Questi cani li ho visti per mesi guardandoli solo con gli occhi che non vedono. Sono riuscita a vederli veramente solo quando non sono passata via, così, distrattamente come facciamo sempre nelle strade che percorriamo solo per dovere. Ho visto in loro quelle inclinazioni che quasi tagliano di netto in due l’umanità.

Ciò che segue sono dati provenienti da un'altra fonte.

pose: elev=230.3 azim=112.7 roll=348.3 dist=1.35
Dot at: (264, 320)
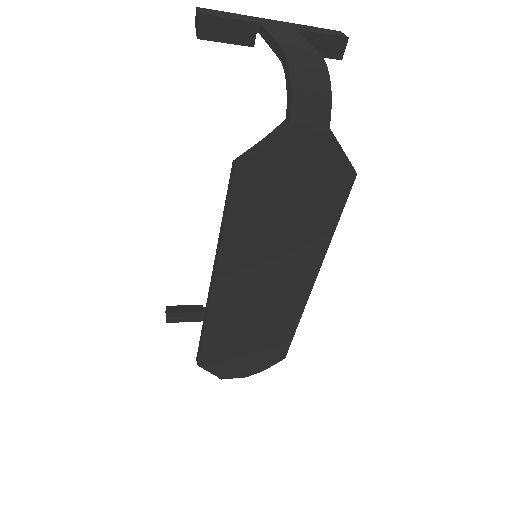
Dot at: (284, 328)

Davanti all’Esselunga di Amendola c’è un chiosco di fiori. Uno dei titolari è un cagnetto, uno di quelli con baffi e barbetta a pelo duro. Vecchio e acciaccato. Accanto al chiosco, un ragazzo straniero presidia una bancarella di cianfrusaglie. In un giorno bigio di pioggia li vedo tutte e due seduti sul gradino del supermercato, il ragazzo imbacuccato appoggiato al muro, il cane appoggiato al ragazzo. Qualche giorno dopo, lo stesso gradino è occupato da un giovane ancora più derelitto, senza nemmeno la bancarella di conforto: il cane è con lui, ancora una volta ha lasciato il suo posto non comodissimo ma comunque abitato dai suoi amici umani per far compagnia ad altri, come se avesse capito che erano quelli ad averne più bisogno.

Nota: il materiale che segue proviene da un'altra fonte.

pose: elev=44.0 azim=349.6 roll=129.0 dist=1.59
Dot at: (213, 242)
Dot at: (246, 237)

Il giardino con l’area per i cani è sempre popolato, più a certe ore che altre, ma è col sole che si riempie delle coppie a sei zampe. Se la contano su tutti, chi vociando chi abbaiando e ciascuna delle due razze ha i suoi esponenti più caciaroni. Ma il cagnetto con qualche gene di pinscher non sta mai con gli altri. Occupa l’unico tratto erboso libero e dà le spalle ai suoi simili e agli umani. Lo sguardo fisso in una direzione, dentro il cortile di una casa, forse la sua? Forse depresso, forse d’animo solitario, forse insofferente a quell’eccesso di vitalità che gli si svolge intorno.

I miei viaggi sono spesso stati una corsa dietro ad animali liberi. Mi riesce difficile spiegare che cosa rende un desiderio necessità. Credo lo possa capire chi ha desiderato la stessa cosa: vedere animali senza recinti e senza gabbie, dentro a ciò che appartiene loro. Forse perché inconsciamente vorremmo essere così anche noi. È molto difficile fotografare questi animali se non si è del mestiere, tutta la mia pazienza raramente è stata ripagata, ma in fondo non ho bisogno di una foto per ricordarmi l’emozione provata. Se penso a un posto, mi viene in mente anche il suo abitante che si è concesso un solo istante alla mia vista, quasi a volermi fare un regalo impalpabile ma indelebile. I miei album sono pieni di foto anche di animali più consueti, gatti, cani, mucche, pecore, cavalli, asini, volatili e quelli non tanto volatili assortiti. Li ho fotografati perché facevano parte del posto, facevano parte del viaggio, erano anche loro i protagonisti di quel momento.